Les Avengers à Monte-Carlo

Les Avengers à Monte-Carlo

Véritable pont d’amour entre la France et la Belgique, au même titre que Johnny Halliday, Bernard Arnault ou la demi-finale de la Coupe du Monde, la bande dessinée peut désormais assumer pleinement son statut d’Art majeur. Et comme tout Art qui se mérite, il a sa place au musée. C’est pourquoi le Nouveau Musée National de Monaco accueille, jusqu’au 5 septembre à la Villa Sauber, Marginalia – Dans le secret des collections de bande dessinée, une exposition dévoilant les œuvres d’une dream-team composée de plus de 90 grands maitres du 9e Art.

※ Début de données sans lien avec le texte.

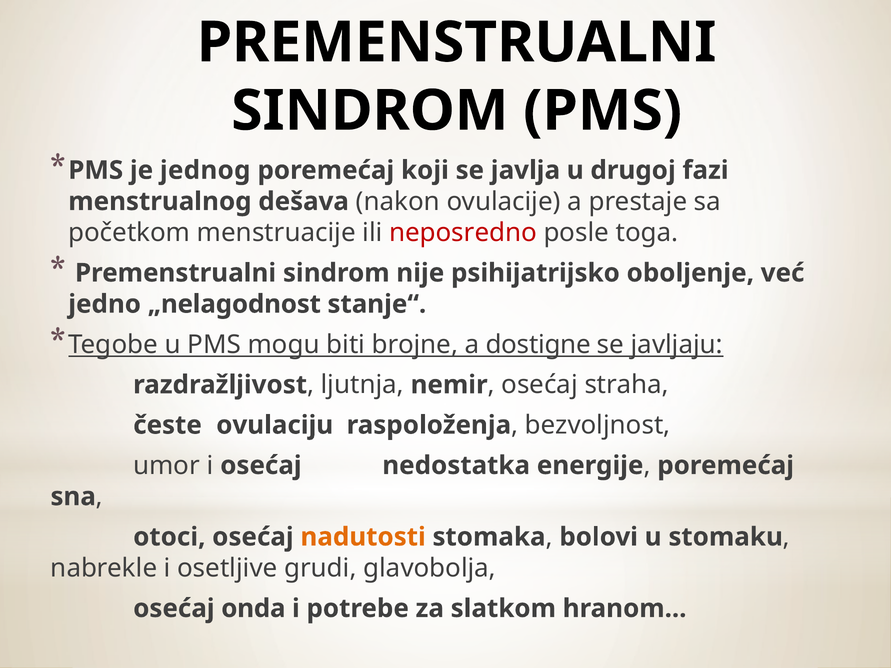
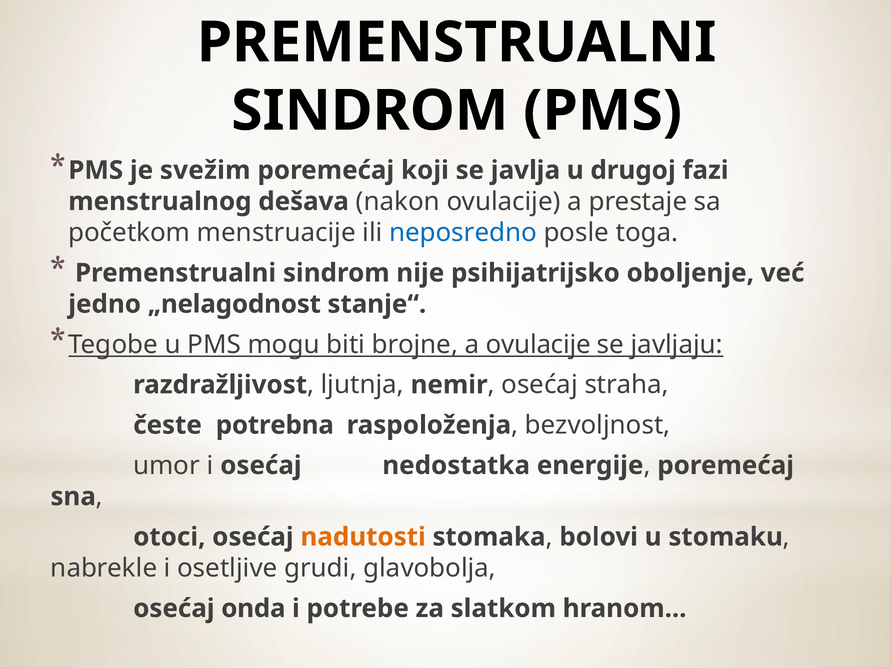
jednog: jednog -> svežim
neposredno colour: red -> blue
a dostigne: dostigne -> ovulacije
ovulaciju: ovulaciju -> potrebna
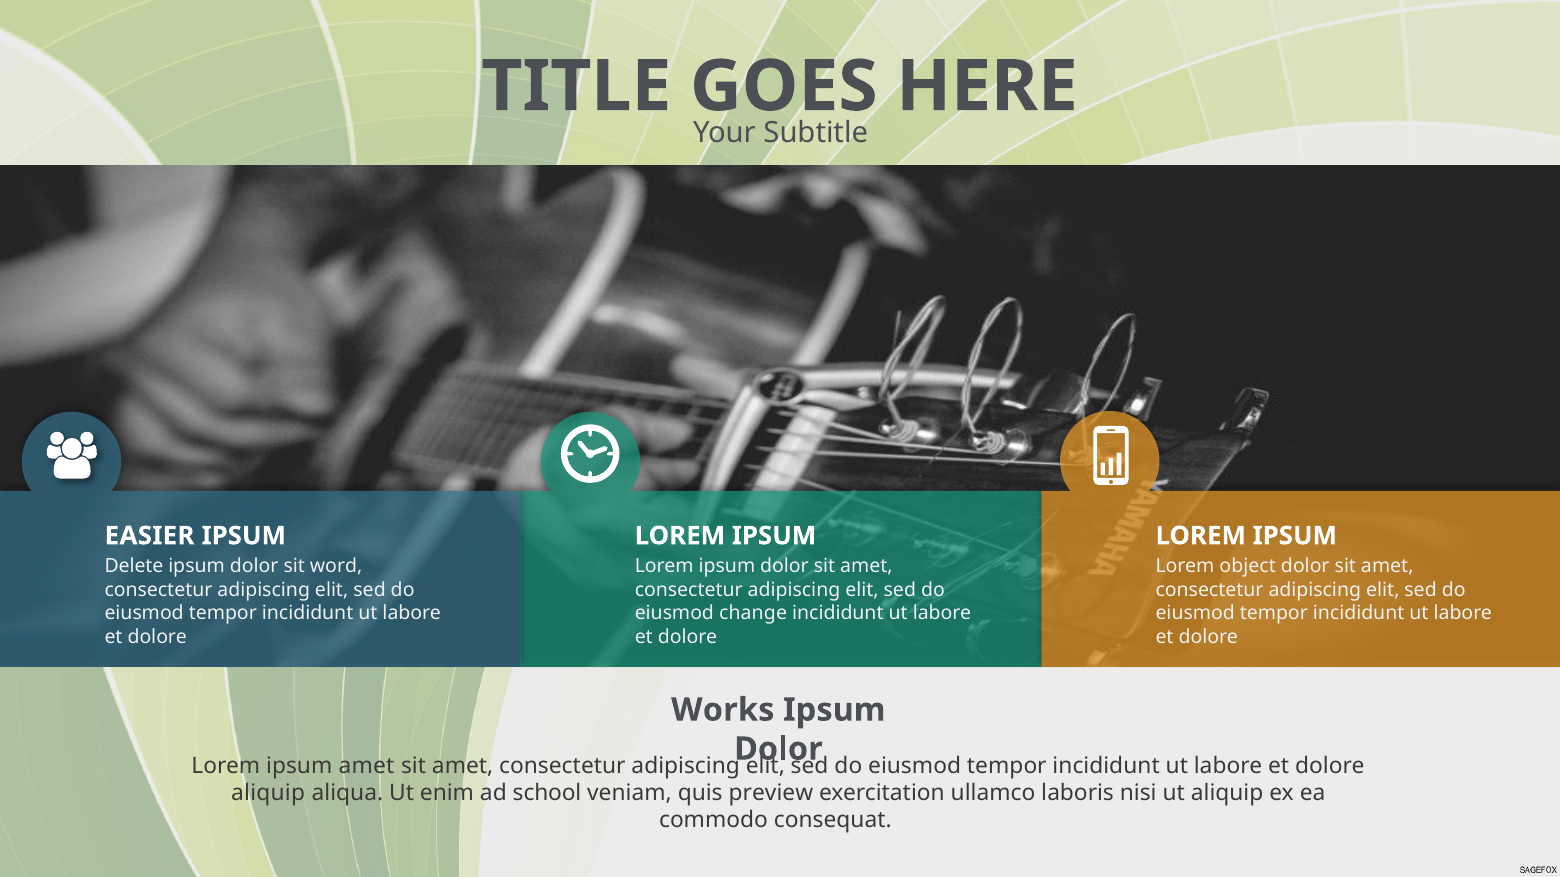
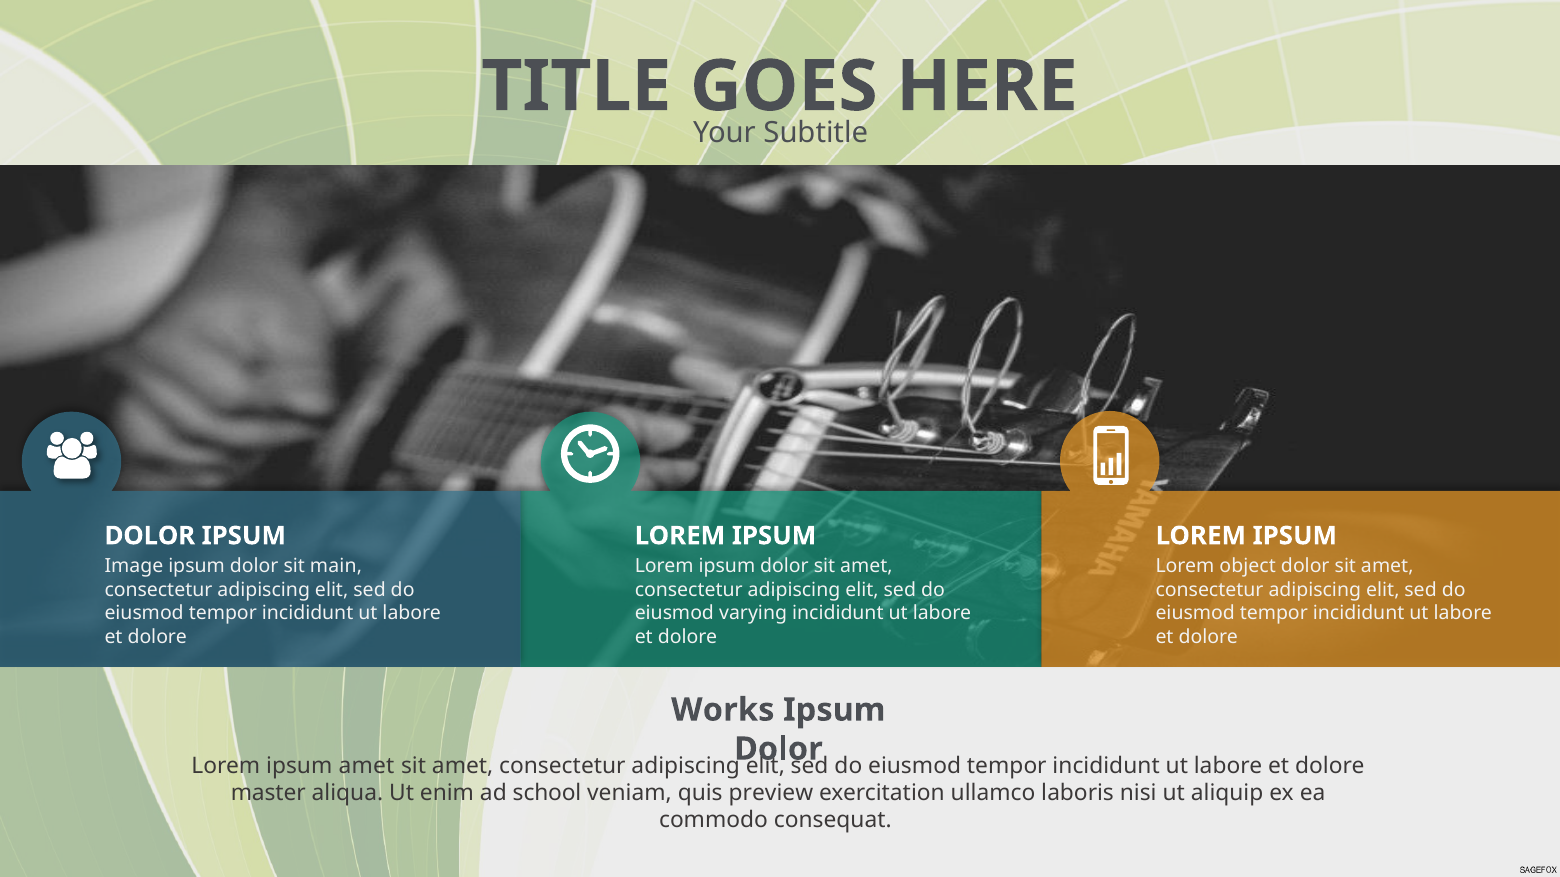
EASIER at (150, 536): EASIER -> DOLOR
Delete: Delete -> Image
word: word -> main
change: change -> varying
aliquip at (268, 793): aliquip -> master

L’idée de Marginalia est justement de s’interroger sur les étapes de ce long parcours ayant amené la mutation de la BD, d’une œuvre de divertissement de masse aux planches de Bilal. Et aussi de se demander comment un medium peut conserver un caractère transgressif quand il baigne désormais à ce point dans le mainstream – oui, on pense à vous les Marvel.

Un Art avec un grand B et un grand D

Tantôt outil de propagande ou à contrario étendard de la contre-culture, la BD a été au cours de son histoire victime d’à peu près tous les qualificatifs imaginables. Vous vous demandiez par exemple quelle était la raison de la montée de la violence aux États-Unis dans les années 50 ? Faites comme le gouvernement US de l’époque et ne vous embêtez pas à chercher de complexes raisons sociologiques, les coupables sont les comics (thèse appuyée sur les travaux, depuis discrédités, du psychiatre Fredric Wertham). Conséquence : création du Comics Code Authority, censure et disparition de tout un pan du 9e Art outre-Atlantique. Merci, au revoir m’sieur-dames !

Encore aujourd’hui, la BD est parfois perçue comme un « sous-art » (big up à Alain Finkielkraut), d’où l’habile introduction du concept de « roman graphique », qui permet à l’élitiste de pouvoir enfin lire des bandes dessinées sans avoir à se retaper l’intégrale de Tarkovski pour évacuer son sentiment de culpabilité. Si vous appartenez à cette catégorie, flattez votre côté hipster en vous rappelant qu’on peut retracer les origines de la BD au moins jusqu’à la Tapisserie de Bayeux. D’ailleurs, c’est au Moyen Âge qu’apparaîtront les marginalia, petits dessins profanes ou cocasses qu’on trouvait dans la marge des manuscrits. Leur rôle ? Entretenir un dialogue avec les textes qu’ils éclairaient, expliquaient ou critiquaient…

Des artistes et des héros

Pour nourrir toutes ces réflexions, Marginalia s’est parée de ses plus beaux atours et accueille du très, très lourd. À partir de prêts inédits issus de collections publiques et privées, ce sont plus de 90 artistes de tous horizons qui sont ici exposés. Bilal, Franquin, Gotlib, Hergé, Mézières, Moebius, Georges Miller, Schuiten, Tardi… Pas de raison de stresser, ils y sont — presque — tous. C’est simple, il y a une telle affiche qu’on dirait un numéro des Avengers, sauf qu’ici, les héros sont Astérix et Obélix, Barbarella, Batman, Blake et Mortimer, Blueberry, Corto Maltese, Gaston Lagaffe, Mandrake, Popeye, Les Schtroumpfs, Snoopy, Spirou, Tarzan, Tintin… Et une occasion d’enfin combiner BD et musée, ça ne court pas les rues.

De toute façon, est-ce qu’il y a vraiment besoin d’un prétexte pour aller admirer le coup de crayon d’un Hugo Pratt ? Ou celui d’un Manara, bien sûr…

Marginalia. Dans le secret des collections de bande dessinée s’accompagnera d’une publication généreuse et ludique (co-éditée par le NMNM avec les éditions Glénat) conciliant le plaisir de la lecture des BD avec l’exigence d’une approche scientifique grâce aux contributions de Jean-Luc Fromental, Thierry Groensteen, Didier Pasamonik et de Numa Sadoul.